■ **EXERCISE INSTRUCTIONS**:
In the profile of fighter Zach Freeman, reproduce word for word the passage that begins at the words "A lot of people don't know, but" and stops after the words "me for that.".

■ **DOCUMENT EXTRACT**:
Pro Fighter of the Year: Zach Freeman
It was a roller coaster ride for Zach Freeman in 2012. For his career, Freeman is a perfect 6-0 with half of his wins coming during a four-month stretch this past calendar year. After going to the bitter end through The Ultimate Fighter tryout process, the lightweight started the year with a vicious and violent choke out of Bryant Whitaker. He followed that with another first-round submission win, this time over Strikeforce vet Charon Spain. But the feather in his cap came when he answered critics in October against Aaron Derrow (11-4) at the Ameristar Casino. Freeman had never made it out of the first round prior to that night, but against the gritty, Kansas City-based fighter, Freeman displayed resolve not shown before, winning a decisive unanimous decision. Freeman won Fighter of the Year, edging Jake Collier down the stretch. Here's the Altar Boy, in his own words.
I started off the year in the interview process for The Ultimate Fighter. I was about as close as you can get before you get on the show. I was one of eight alternates. They do the video and picture productions with you just in case and I was just one of the guys that didn't get the opportunity to fight to get in the house.
I was at the gym that night. I was putting in two-a-days. I was going to be very ready to fight to get into the house. I remember I just ran a mile right over five minutes and I went to my locker to take off my plastics and I looked at my phone and I had a missed call. It was one of the producers. I was like, ‘Oh man. This is the call.' I listened to my voicemail and she said unfortunately they really liked me, but I didn't get on the show.
It was definitely heart wrenching. We were pretty confident that I was going to be on. It obviously wasn't my time. But it will be in the future.
A lot of people don't know about Bryant Whitaker, but he was 30-3 as an amateur. I tagged him a few times and he then shot in on me and made that mistake.
I remember how tight (the Whitaker choke) was but it never seemed like he panicked; guys who are about to get submitted go into defense-panic mode. He really didn't and just tried to finish his takedown. By the time we made it to the mat, I remember the ref pulling me off of him and I remember him never tapping. He just fell straight back and he was out. I was shocked.
A lot of people don't know, but I had so many injuries leading up to the Derrow fight. Just warming up on pads 10 minutes before the fight, I threw a right hand and it hurt. I couldn't even warm up on pads, that's how bad it was. I had lingering injuries. I tore a ligament in my hand. Ligament injuries are very painful and they're debilitating.
I felt that I was the underdog in that fight. (Derrow) was like 11-3 and he beat some good guys and won a 10-man professional tournament, I mean the guy was legit. A lot of people don't realize that I was the underdog because they're hometown fans. But there was a lot of pressure on me for that.
I fought through that fight without pulling out due to injuries. I got sick the week before. I just overcame a lot. There were a lot of little things adding up and then at the end you have the dieting and losing weight to deal with. I was really proud of myself that I overcame, stayed with it and won. I had never had that much adversity to deal with.
It was all new experience for me, going three, five-minute rounds and just getting out of the first round. I felt I handled it well. I thought my cardio could have been a little better. But to me, if you're not tired at the end of a fight, then you're not fighting hard enough. These guys who are doing pushups after a fight? To me, there is something being left there. There's too much precaution and too much game planning. At the end of the day, it's a fight. I'm trying to impose my will as hard as I can and I'm going to be tired. When I fight, I fight hard. When I punch, I punch as hard as I can.

[Point correspondence data across multiple images]
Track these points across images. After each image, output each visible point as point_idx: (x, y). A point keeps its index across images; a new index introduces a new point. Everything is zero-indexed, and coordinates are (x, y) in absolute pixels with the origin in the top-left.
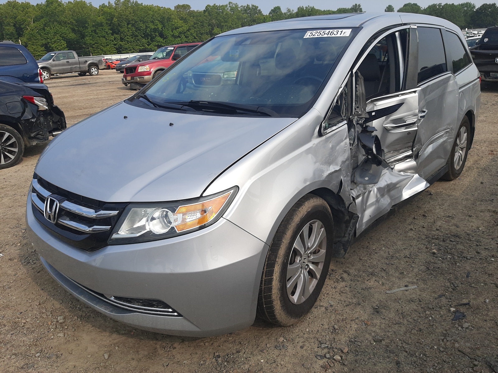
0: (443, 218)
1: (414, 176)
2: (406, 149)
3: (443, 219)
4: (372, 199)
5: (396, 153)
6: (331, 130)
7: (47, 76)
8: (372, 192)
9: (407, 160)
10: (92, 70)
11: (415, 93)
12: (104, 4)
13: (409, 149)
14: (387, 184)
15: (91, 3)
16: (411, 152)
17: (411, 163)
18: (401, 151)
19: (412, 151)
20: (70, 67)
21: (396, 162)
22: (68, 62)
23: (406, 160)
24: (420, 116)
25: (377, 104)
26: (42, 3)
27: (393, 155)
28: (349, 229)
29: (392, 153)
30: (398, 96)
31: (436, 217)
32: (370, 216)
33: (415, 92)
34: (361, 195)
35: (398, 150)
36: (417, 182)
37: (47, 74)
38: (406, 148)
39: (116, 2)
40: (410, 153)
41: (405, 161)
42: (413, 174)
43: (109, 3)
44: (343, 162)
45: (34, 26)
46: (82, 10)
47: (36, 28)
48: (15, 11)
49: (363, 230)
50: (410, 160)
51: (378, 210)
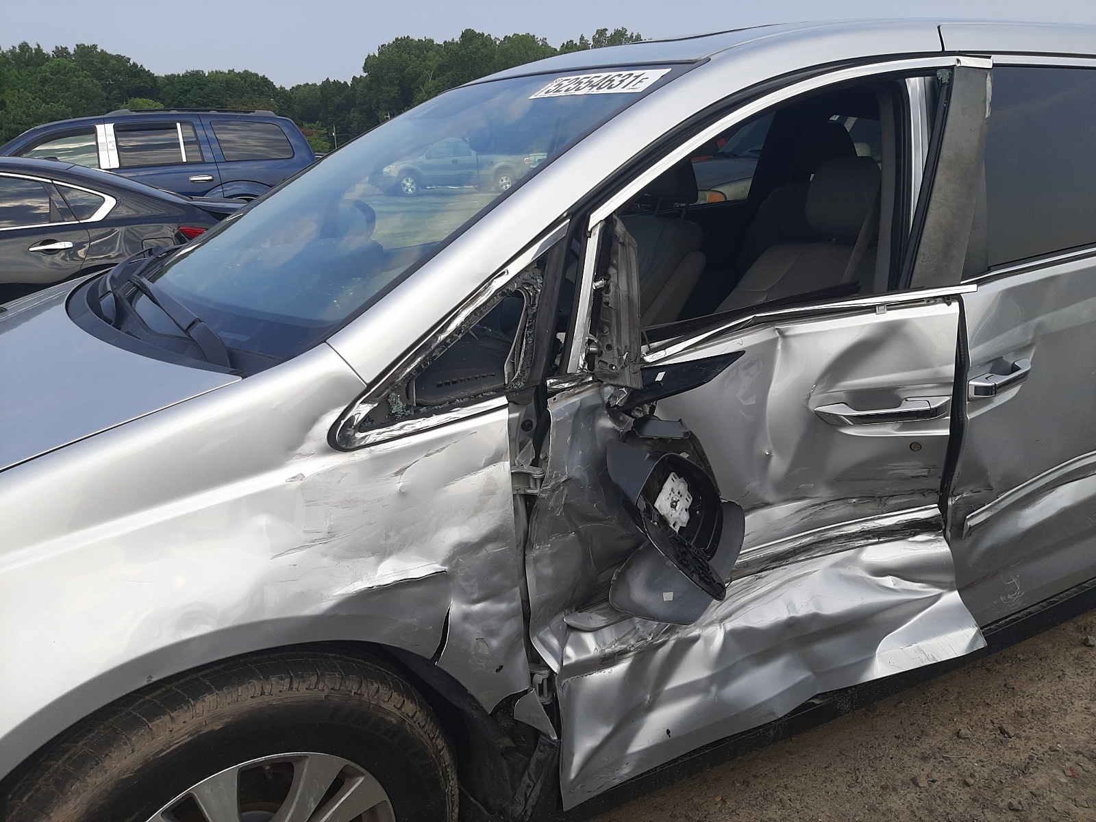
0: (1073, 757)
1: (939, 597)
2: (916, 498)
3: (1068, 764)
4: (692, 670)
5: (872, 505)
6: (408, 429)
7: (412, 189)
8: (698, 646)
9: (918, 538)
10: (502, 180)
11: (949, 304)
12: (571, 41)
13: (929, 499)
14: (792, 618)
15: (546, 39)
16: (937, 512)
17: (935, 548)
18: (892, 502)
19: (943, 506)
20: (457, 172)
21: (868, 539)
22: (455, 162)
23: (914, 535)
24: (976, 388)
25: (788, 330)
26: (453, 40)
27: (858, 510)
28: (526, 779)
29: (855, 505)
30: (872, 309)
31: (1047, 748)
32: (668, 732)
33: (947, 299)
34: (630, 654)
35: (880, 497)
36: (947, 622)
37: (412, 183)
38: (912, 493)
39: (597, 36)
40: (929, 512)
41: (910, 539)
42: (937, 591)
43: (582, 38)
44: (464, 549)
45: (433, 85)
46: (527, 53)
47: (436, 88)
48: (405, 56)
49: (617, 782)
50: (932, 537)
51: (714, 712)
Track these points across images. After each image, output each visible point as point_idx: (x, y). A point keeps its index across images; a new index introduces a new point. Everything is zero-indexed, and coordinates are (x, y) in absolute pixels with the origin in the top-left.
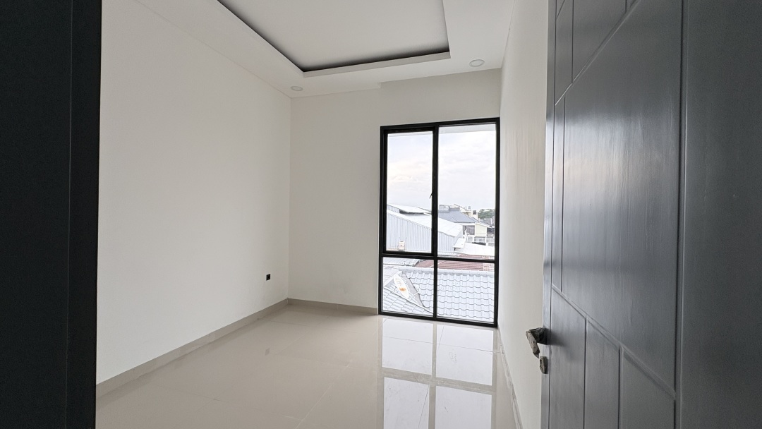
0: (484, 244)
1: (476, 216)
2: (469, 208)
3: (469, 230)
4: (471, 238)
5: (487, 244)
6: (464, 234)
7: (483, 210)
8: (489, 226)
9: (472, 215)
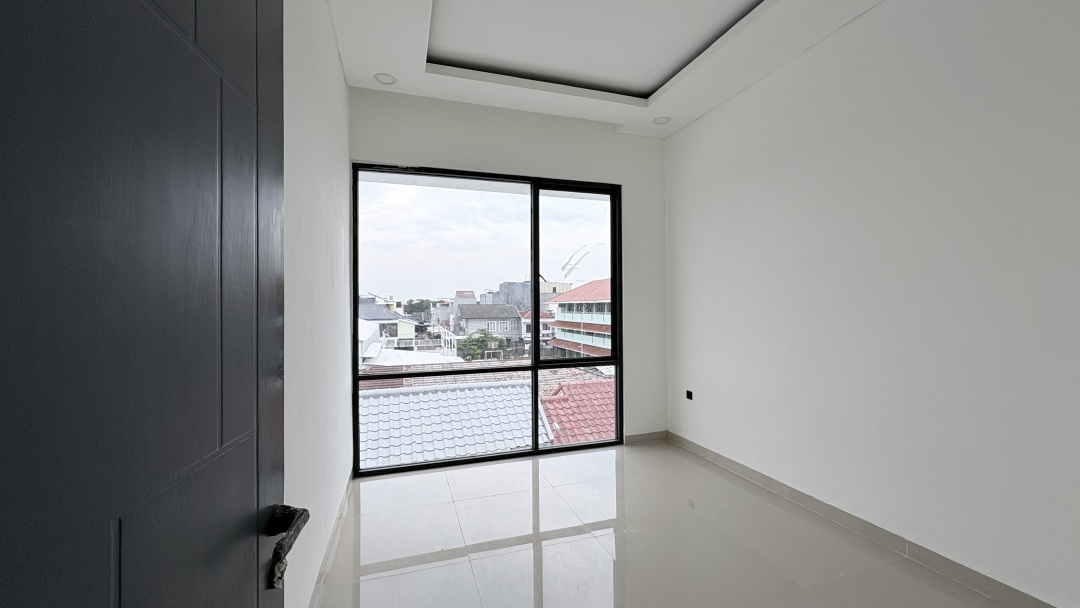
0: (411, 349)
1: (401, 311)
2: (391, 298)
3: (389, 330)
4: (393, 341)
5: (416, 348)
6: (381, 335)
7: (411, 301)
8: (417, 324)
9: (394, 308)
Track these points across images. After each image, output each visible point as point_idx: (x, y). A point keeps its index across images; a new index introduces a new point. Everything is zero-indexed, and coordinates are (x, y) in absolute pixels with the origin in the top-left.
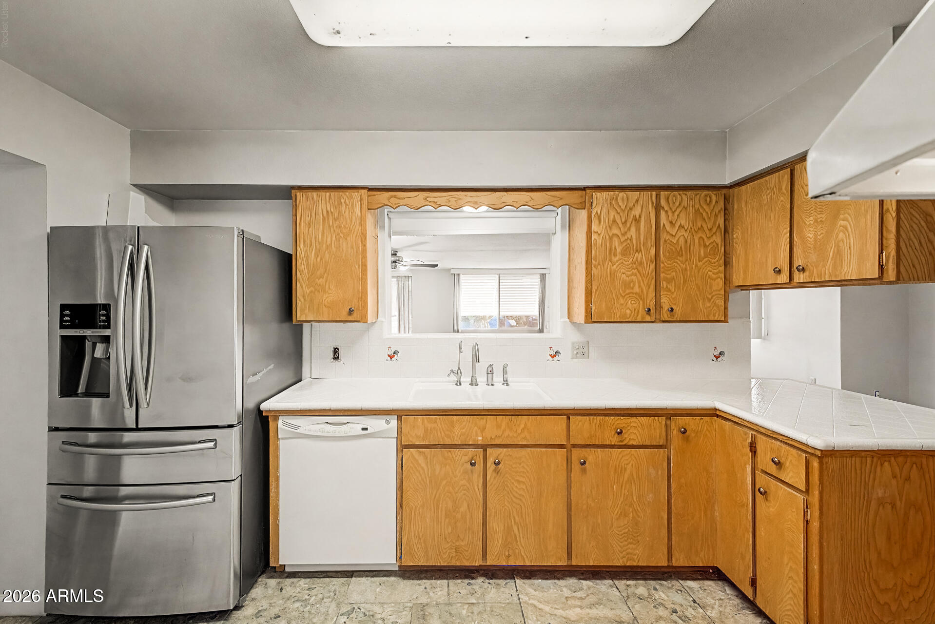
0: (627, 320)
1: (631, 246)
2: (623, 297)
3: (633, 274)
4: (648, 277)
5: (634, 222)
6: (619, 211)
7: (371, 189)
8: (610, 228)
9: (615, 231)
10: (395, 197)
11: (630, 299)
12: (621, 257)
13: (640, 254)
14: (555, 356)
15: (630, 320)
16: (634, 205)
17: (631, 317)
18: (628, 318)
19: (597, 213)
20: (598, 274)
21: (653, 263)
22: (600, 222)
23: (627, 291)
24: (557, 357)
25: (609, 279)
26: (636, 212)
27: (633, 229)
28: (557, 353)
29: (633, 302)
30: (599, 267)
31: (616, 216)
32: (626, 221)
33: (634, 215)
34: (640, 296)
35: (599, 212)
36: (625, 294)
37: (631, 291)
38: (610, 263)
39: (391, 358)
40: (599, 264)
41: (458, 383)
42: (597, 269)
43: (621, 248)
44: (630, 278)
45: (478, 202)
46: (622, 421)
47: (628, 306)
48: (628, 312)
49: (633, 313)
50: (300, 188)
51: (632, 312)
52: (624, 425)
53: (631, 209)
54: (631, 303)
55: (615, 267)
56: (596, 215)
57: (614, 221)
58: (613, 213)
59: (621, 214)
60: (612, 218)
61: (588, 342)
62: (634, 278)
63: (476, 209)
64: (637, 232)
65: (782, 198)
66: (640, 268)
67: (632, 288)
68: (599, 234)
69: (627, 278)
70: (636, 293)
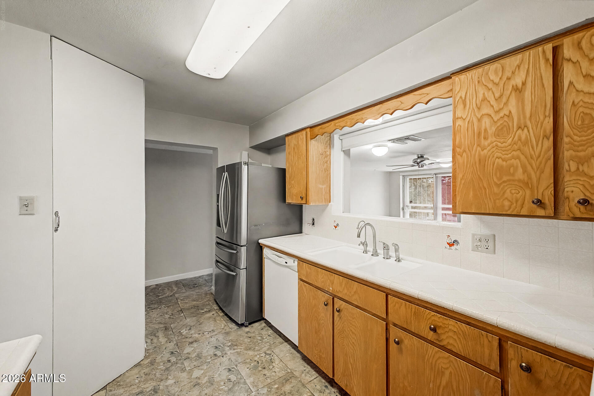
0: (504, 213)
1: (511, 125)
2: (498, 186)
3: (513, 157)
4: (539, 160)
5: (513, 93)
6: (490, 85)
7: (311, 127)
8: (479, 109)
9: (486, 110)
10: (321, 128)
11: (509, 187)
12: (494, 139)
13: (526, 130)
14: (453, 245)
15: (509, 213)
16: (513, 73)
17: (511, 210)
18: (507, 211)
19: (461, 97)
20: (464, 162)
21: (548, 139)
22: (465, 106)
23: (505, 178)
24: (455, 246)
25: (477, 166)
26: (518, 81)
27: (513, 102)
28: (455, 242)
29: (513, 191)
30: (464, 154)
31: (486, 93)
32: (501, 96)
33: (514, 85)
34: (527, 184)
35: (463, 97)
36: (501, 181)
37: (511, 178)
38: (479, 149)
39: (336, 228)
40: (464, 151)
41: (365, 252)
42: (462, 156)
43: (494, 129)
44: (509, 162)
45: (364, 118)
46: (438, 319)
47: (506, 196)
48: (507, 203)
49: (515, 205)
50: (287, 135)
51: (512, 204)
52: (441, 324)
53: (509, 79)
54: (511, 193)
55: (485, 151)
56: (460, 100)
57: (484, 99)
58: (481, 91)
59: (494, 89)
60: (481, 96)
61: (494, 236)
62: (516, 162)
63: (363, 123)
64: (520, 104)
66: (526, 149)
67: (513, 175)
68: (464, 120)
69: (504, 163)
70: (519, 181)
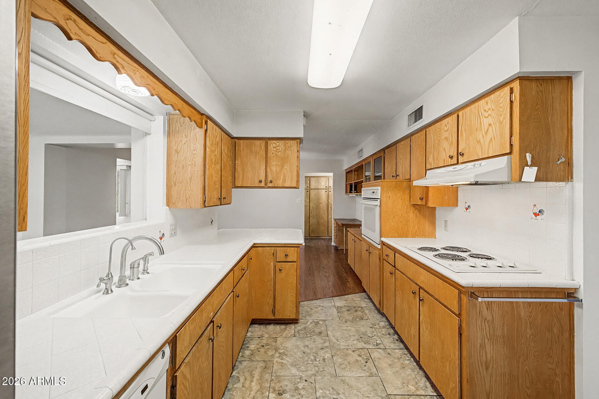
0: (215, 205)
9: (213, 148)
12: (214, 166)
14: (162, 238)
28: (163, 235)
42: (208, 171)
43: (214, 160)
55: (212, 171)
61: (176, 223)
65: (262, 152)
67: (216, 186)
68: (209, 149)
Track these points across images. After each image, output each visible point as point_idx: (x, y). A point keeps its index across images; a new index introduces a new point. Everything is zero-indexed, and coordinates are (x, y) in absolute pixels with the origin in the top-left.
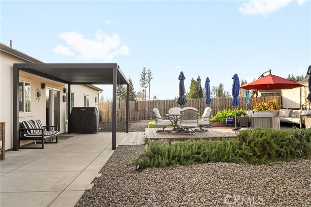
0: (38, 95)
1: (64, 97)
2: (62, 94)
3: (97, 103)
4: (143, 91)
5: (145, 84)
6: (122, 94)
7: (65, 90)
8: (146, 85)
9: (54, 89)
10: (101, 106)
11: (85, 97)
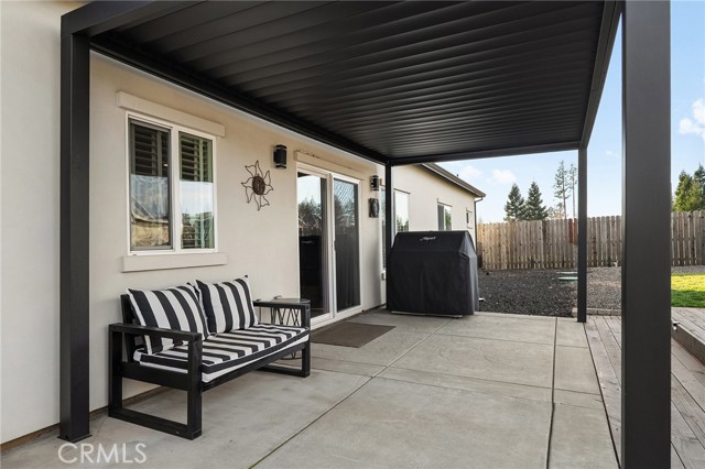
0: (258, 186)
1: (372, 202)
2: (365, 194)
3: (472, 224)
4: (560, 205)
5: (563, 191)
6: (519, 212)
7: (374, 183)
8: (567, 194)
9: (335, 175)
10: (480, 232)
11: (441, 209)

■ **YOUR SOLUTION**:
A lot of people don't know, but I had so many injuries leading up to the Derrow fight. Just warming up on pads 10 minutes before the fight, I threw a right hand and it hurt. I couldn't even warm up on pads, that's how bad it was. I had lingering injuries. I tore a ligament in my hand. Ligament injuries are very painful and they're debilitating.
I felt that I was the underdog in that fight. (Derrow) was like 11-3 and he beat some good guys and won a 10-man professional tournament, I mean the guy was legit. A lot of people don't realize that I was the underdog because they're hometown fans. But there was a lot of pressure on me for that.